Vital Signs           

TIME      1300                          1330                          1400                        1500

LOR       A+Ox4                       A+Ox4                       A+Ox4                     A+Ox4

HR         100, strong, regular   100, strong, regular   84, strong, regular   76, strong

RR         18, easy, regular       16, easy, regular        14, easy, regular      14, easy

SCTM     pale, warm, moist     pale, warm, moist      pale, warm, dry        pale, warm

BP         strong radial pulse     strong radial pulse     strong radial pulse   strong radial

Pupils    PERRL                      PERRL                      PERRL                     PERRL

T°           not taken                   not taken                   not taken                   not taken


Symptoms: As the afternoon progressed the patient felt better, although still tired and low on energy. Denies headache. Mental status remains normal.

Allergies: Patient continued to deny allergy.

Medications: Patient re-stated only occasional ibuprofen use and none today.

Pertinent Hx: Patient denies any ongoing medical conditions.

Last in/out: Patient has been drinking 5-6 liters of fluid daily for the past three days, eating regular meals and snacks.  He states his urine volume and color has been normal. 

Events: Patient denies recent illness and says he has been feeling fine.


  • Possible heat exhaustion. Normal mental status suggests heat stroke is unlikely.
  • Possible flu-like illness.


  • Rest in shade and stop here for the night.
  • Have patient drink fluids and eat salty snacks; monitor urine output.
  • Make a decision in the morning on continuing hike or evacuating based on patient condition.

Anticipated problems

  • Patient does not improve.


Wilderness medicine is commonly low drama and routine problems: flu-like illness, mild/moderate stages of environmental problems, sore muscles, minor cuts and scrapes. Early intervention keeps these minor problems from becoming significant concerns. So much of sound wilderness medicine is also sound outdoor leadership.

When there is nothing obviously dire in the patient’s presentation, we consider the worst case, see if we can rule anything out, treat for multiple problems, and see if the patient gets better or worse. A worst case would be heat stroke, which is not apparent in this patient whose skin is not hot and who has normal mental status. The hydration history suggests that hyponatremia from drinking too much, or dehydration from drinking too little, are both unlikely. 

Trends in vital signs are vital to assess. The first set establishes a baseline. Changes, or stability, are both important pieces of information. In this case the vital sign trend tells us the patient is stable and even improving. A HR that stays elevated or trends faster, with pale moist skin and perhaps a weakening radial pulse or altered mental status tells us something is going on, perhaps some form of shock. A patient who continues to complain of being weak and feeling ill is obviously not improving.

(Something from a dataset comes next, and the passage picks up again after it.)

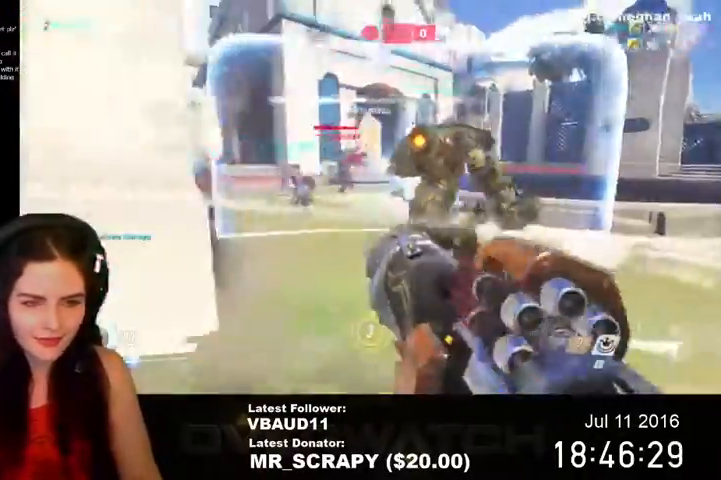
Gameplay with keyboard and mouse; each line is a JSON object with the keys and mouse buttons held at the frame after it. "events" lists presses ("down") and releases ("up") of "1", "2", "3", "4", "5", "a", "alt", "c", "ctrl", "d", "e", "f", "q", "r", "s", "shift", "space", "tab", "v", "w", "x", "z", "mouse_left", "mouse_middle", "mouse_right", "mouse_wheel_up" and "mouse_wheel_down" between this image and that frame as [ms after this image, input, new state], when the widget could be followed in between. "mouse_left", "mouse_middle", "mouse_right", "mouse_wheel_up", "mouse_wheel_down" = the "left", "middle", "right", "wheel_up", "wheel_down" buttons of the "mouse" list. No other keys are recorded. Not read: mouse_move.
{"keys": ["a", "w"], "mouse": ["left"], "events": [[67, "mouse_left", "up"], [100, "mouse_left", "down"], [133, "w", "down"], [400, "d", "up"], [433, "mouse_left", "up"], [467, "a", "down"], [467, "mouse_left", "down"]]}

Maybe this is just a mild flu-like illness, low blood sugar, or fatigue from the heat. We often treat for multiple problems at the same time, throwing a wide net over the problem. Heat stress and possible dehydration are managed by seeking shade, resting, and supporting hydration, which also treats a possible flu-like illness. If our net doesn’t help the patient get better, we evacuate.

End of the Tale

The patient felt much better within a few hours and wanted to get on down the trail, but the group decided to move only a short distance to a nicer campsite for the night. In the morning the patient, well-hydrated, rested and fed, was able to resume the hike.

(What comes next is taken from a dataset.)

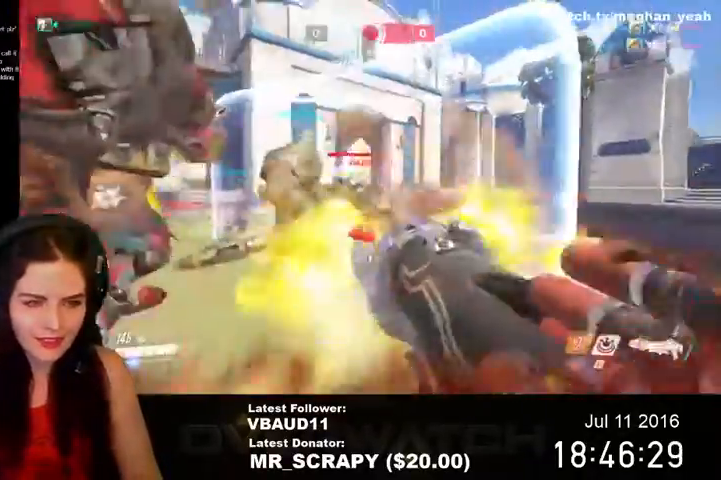
{"keys": ["a", "space", "w"], "mouse": [], "events": [[67, "mouse_left", "up"], [133, "mouse_left", "down"], [233, "mouse_left", "up"], [267, "mouse_left", "down"], [367, "space", "down"], [400, "mouse_left", "up"]]}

Patience with our patients is a virtue in wilderness medicine. We want to fix problems quickly, yet we often get ill slowly, and better slowly. One of the traps of the short scenarios common in wilderness medicine courses is the illusion that people get better quickly. People may be physically in wilderness, but often act like they are in a city, with expectations for quick solutions to inconveniences, let alone real problems. This group acted as if they were in the wilderness. They changed their plans, stopped the hike, rested, and cared for their companion.